_Stored data entries_
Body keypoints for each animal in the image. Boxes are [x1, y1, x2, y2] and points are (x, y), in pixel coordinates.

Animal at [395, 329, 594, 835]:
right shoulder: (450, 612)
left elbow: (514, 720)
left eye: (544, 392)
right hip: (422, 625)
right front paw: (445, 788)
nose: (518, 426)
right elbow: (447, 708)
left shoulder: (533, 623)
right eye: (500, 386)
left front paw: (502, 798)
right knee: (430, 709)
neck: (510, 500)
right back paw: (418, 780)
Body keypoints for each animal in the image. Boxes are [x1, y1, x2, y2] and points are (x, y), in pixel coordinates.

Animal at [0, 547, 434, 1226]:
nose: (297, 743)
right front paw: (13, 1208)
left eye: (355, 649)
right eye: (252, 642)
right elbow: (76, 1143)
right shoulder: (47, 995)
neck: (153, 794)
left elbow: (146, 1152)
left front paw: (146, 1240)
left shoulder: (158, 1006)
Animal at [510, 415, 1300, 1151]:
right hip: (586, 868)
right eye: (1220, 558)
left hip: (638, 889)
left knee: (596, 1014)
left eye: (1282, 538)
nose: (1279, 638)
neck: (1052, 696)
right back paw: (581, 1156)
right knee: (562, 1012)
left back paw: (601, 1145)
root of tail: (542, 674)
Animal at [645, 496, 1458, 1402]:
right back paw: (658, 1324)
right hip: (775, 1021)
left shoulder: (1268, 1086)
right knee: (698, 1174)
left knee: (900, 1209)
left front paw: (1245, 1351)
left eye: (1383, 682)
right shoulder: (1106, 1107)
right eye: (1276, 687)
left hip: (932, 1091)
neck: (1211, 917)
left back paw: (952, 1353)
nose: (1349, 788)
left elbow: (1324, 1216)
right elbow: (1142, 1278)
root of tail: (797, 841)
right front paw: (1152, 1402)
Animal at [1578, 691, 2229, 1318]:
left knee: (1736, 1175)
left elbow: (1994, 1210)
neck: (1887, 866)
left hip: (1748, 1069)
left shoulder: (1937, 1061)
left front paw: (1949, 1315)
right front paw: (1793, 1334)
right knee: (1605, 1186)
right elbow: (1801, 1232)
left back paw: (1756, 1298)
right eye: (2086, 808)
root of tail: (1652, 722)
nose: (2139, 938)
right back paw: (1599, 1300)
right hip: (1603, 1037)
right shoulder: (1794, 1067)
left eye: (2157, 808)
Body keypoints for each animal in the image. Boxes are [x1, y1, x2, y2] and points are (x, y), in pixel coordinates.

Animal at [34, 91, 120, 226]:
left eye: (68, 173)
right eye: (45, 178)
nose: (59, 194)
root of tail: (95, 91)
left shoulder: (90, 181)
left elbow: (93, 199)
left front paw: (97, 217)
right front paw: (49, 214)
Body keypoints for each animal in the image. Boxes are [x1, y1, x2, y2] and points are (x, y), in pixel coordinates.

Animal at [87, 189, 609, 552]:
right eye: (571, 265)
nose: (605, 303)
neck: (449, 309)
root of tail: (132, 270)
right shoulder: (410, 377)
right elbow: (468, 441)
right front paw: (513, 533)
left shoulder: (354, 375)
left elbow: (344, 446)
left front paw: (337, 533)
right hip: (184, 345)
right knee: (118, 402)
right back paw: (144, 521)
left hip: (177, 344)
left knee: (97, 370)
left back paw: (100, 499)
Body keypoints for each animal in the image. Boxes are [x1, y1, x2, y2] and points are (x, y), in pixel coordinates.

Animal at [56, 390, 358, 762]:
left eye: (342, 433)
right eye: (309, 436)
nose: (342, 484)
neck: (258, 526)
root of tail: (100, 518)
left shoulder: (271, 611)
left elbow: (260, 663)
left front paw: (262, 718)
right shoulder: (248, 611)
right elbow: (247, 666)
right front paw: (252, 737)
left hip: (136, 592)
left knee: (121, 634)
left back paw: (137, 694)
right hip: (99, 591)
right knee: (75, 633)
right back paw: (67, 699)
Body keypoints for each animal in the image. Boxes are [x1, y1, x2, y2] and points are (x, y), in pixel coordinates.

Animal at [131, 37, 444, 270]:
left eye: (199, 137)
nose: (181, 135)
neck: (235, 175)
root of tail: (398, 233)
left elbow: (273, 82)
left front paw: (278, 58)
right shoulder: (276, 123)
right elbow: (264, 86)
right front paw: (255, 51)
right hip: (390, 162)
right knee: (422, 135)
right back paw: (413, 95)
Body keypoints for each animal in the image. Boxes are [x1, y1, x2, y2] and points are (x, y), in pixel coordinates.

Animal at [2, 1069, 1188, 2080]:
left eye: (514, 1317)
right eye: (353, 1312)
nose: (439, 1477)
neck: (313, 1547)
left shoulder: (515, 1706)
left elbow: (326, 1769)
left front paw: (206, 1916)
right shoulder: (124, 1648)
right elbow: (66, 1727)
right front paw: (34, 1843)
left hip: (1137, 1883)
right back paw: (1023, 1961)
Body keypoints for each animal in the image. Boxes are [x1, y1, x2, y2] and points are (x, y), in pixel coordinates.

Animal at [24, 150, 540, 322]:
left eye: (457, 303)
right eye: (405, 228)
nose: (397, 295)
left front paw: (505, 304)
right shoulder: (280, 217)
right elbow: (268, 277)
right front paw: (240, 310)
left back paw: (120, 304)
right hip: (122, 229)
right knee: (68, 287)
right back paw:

_THE TASK_
Count the lines above that contain "tail" and reply with the figure alone.

_SOLVED PROBLEM_
7